🔵 Pérolas aos porcos

 



Aquele uniforme era bem ridículo, ainda mais em contraste com o desfile de moda estrangeira que passava na faculdade classe A. Muito embora eu me garantisse metido na calça de tergal e camisa barata. Também tentava, eternamente, ajeitar a gravata torta sem mostrar o elástico substituindo o nó.


Final de ano, o clima era diferente, melhor. As férias estavam chegando, os melhores alunos talvez já estivessem em alguma estação de esqui ou algum balneário na Europa. No “campus” já havia um clima de férias e a Secretaria de Direito, onde eu trabalhava, acompanhava esse ritmo. Alguns inspetores de alunos ficavam na Secretaria “cozinhando o galo”.


A Sala dos Professores estava cheia. Imperava o clima de “jantar inteligente”. Nas conversas, naquele simulacro de Supremo Tribunal Federal, um tentava parecer mais inteligente que o outro. Circulando entre magistrados, juízes, desembargadores, promotores e advogados, não me impressionei com toda aquela afetação verborrágica. Até achei engraçado quando percebi que os professores achavam que falavam em outro idioma ou que eu necessitava correr para o dicionário para compreender as conversas do cômodo.

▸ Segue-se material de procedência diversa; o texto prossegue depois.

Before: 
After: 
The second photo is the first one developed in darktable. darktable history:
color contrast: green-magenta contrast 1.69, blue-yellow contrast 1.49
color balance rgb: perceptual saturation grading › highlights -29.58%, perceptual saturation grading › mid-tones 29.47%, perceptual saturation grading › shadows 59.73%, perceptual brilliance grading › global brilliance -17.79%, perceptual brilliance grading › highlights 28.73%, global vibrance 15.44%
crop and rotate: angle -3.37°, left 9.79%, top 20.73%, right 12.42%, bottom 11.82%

O Diretor do curso de Direito Tributário anunciava nas rodinhas, grupos e duplas de conversas um vinho italiano chamado Frascati. Os catedráticos examinavam o rótulo da garrafa; nós, o conteúdo do vasilhame. Pouco importavam o nome, a marca e a procedência da bebida, o importante é que tinha álcool.


Aquela nobreza de plástico e o clima pedante eram mera disputa de erudição, farsa que não resistiria a meio copo do maldito vinho italiano. A exibição enciclopédica de conhecimentos, aquela ostentação de cultura e erudição, o desfile de gente grande brincando de Sorbonne estava prestes a ruir, todo mundo via.


A confraria seguia emulando o ambiente intelectual de Harvard, despejando um conhecimento superficial; enquanto isso, a ralé confraternizava com sua festa na Floresta de Sherwood.  Era claro, a verdadeira confraternização de fim de ano estava no “churrascão de fundo de quintal”.


E o vinho branco, o tal Frascati, rodando pra lá e pra cá, de mão em mão, recebendo “rasgados” elogios bajuladores.


Enquanto isso, o “chão de fábrica”, o “porão do navio”, “o pagode na laje” era a reunião mais agradável e sincera, com um linguajar simples. Trajando calças de tergal e falando de futebol, ríamos mais que os mestres ostentando paletós ingleses e discutindo a Revolução Francesa.


No entanto, faltava uma coisa: uma bebida alcoólica decente. Quando o festejado vinho italiano chegou no convescote proletário, não faltava mais nada. Dali, o vasilhame só foi liberado seco. Feito um reles Sangue de Boi, o Frascati matou a sede da plebe em simples copinhos descartáveis. Não havia “terroir”, nem “bouquet”, todos só queriam saber de “ficar bem louco”.


Não vi nada de especial na bebida europeia; só sei que, se fôssemos processados pelo delito, estávamos num dos piores lugares. Creio que o episódio foi minimizado porque aquele foi o nosso “Dia da Pendura”.